JM may provide some advantage over a stratified Cox model when estimating the effect of a TDV on an outcome. However, it does not seem to provide any advantage for estimating the effect of a treatment on an outcome in the context of a clinical trial. JM estimate the total effect of the treatment by way of a mediation analysis that requires strong assumptions. Some of those assumptions are untestable, and none is required in a standard Cox regression analysis.
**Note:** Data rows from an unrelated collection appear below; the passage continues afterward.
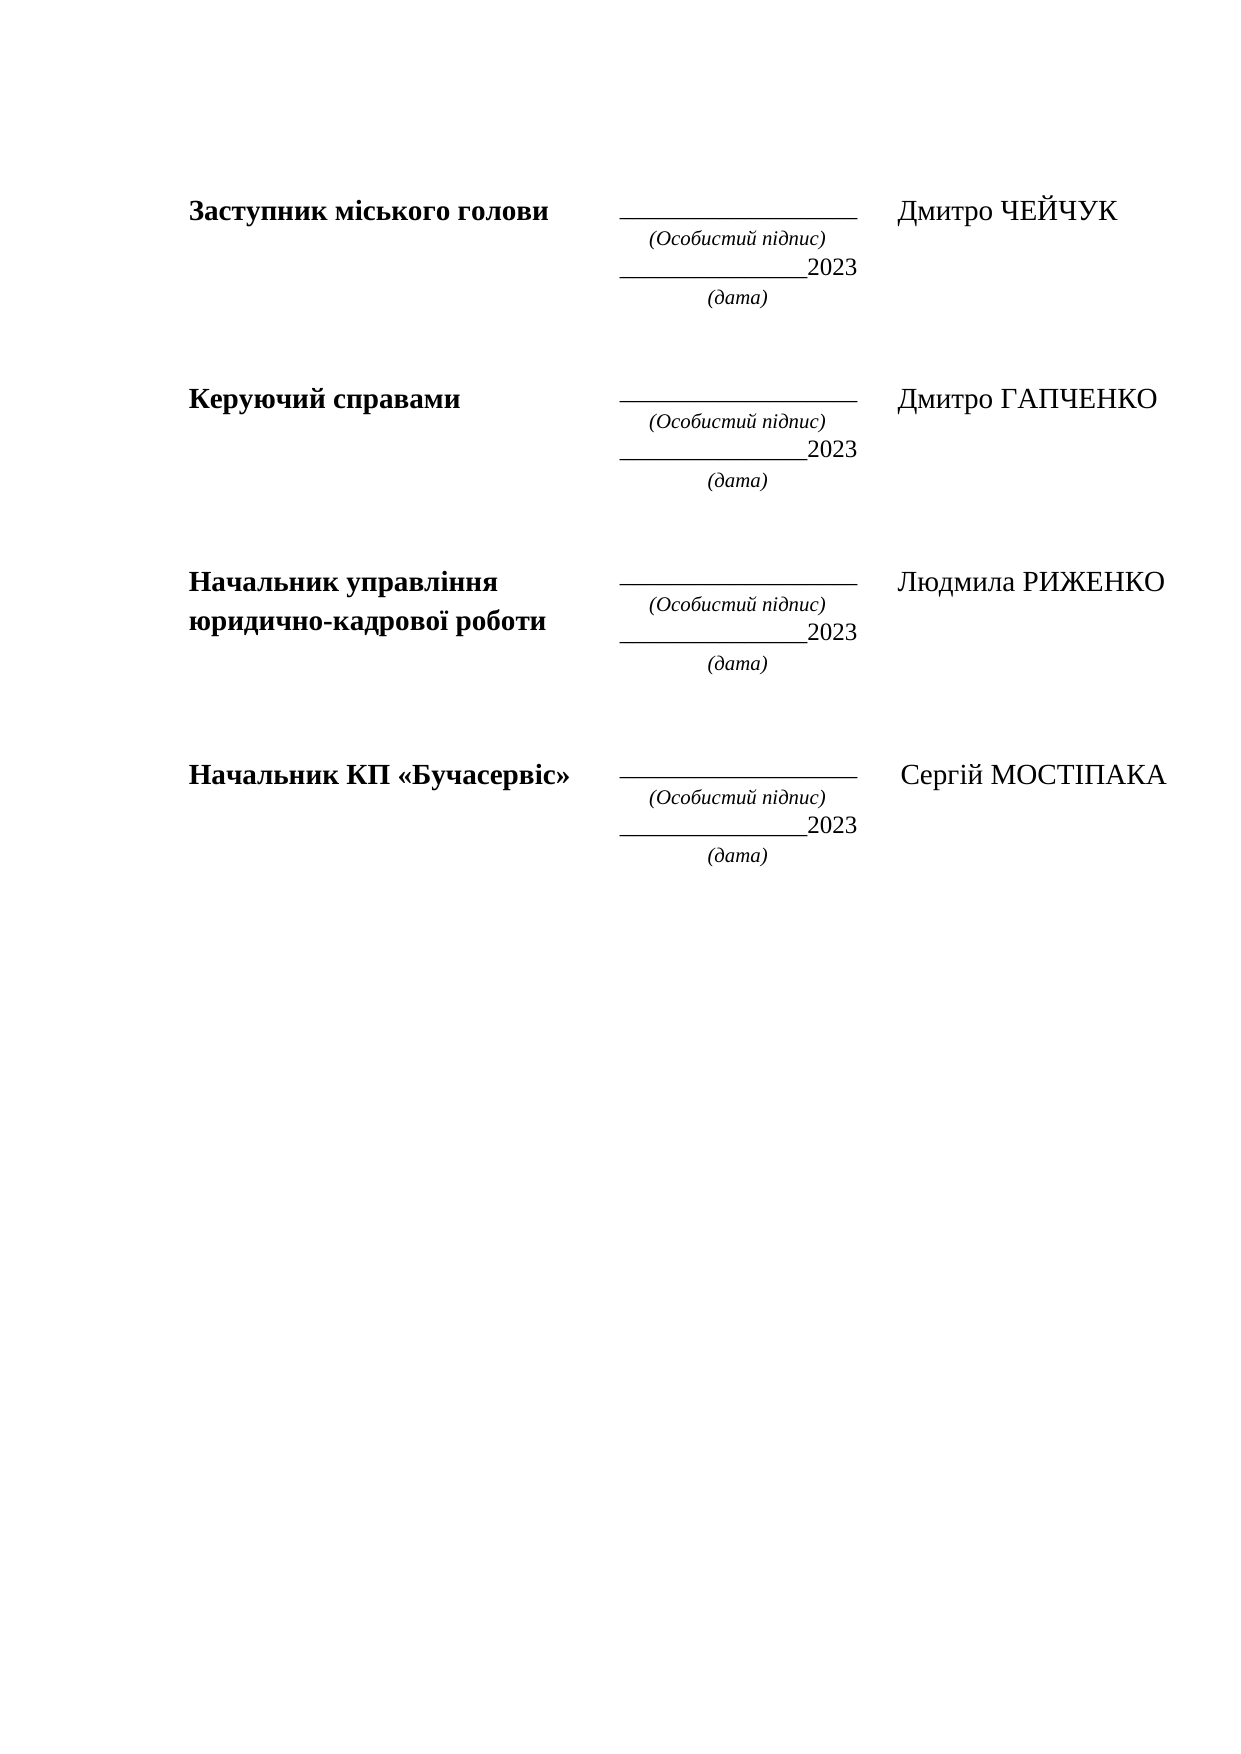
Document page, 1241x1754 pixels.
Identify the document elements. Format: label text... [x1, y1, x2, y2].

table_cell ___________________ (Особистий підпис) _______________2023 (дата) [591, 343, 886, 526]
table_cell ___________________ (Особистий підпис) _______________2023 (дата) [591, 526, 886, 719]
table_cell Дмитро ГАПЧЕНКО [886, 343, 1181, 526]
table_cell Начальник управління юридично-кадрової роботи [177, 526, 591, 719]
table_header ___________________ (Особистий підпис) _______________2023 (дата) [591, 193, 886, 343]
table_header Заступник міського голови [177, 193, 591, 343]
table_header Дмитро ЧЕЙЧУК [886, 193, 1181, 343]
table_cell Керуючий справами [177, 343, 591, 526]
table_cell Сергій МОСТІПАКА [886, 719, 1181, 902]
table_cell Начальник КП «Бучасервіс» [177, 719, 591, 902]
table_cell ___________________ (Особистий підпис) _______________2023 (дата) [591, 719, 886, 902]
table_cell Людмила РИЖЕНКО [886, 526, 1181, 719]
From a clinical perspective, if T1 offers a substantial benefit, we should offer it to our patients, even if the benefit only lasts four years. After all, during the first for years of treatment, the risk of Y will be 30% lower in patients receiving intensive treatment. Of course, we should also take into account the risk of SAEs while making this offer. In contrast, we should not take into account changes/trajectory in SBP, since they have little or no weight on this decision. Therefore, the key information to make this is which treatment option would be best, in average, considering beneficial and harmful effects. An answer to this question was provided by Richman et al. (doi:10.1001/jamacardio.2016.3517), who showed that intensive blood pressure management is cost-effective among US patients with hypertension at high risk for cardiovascular disease.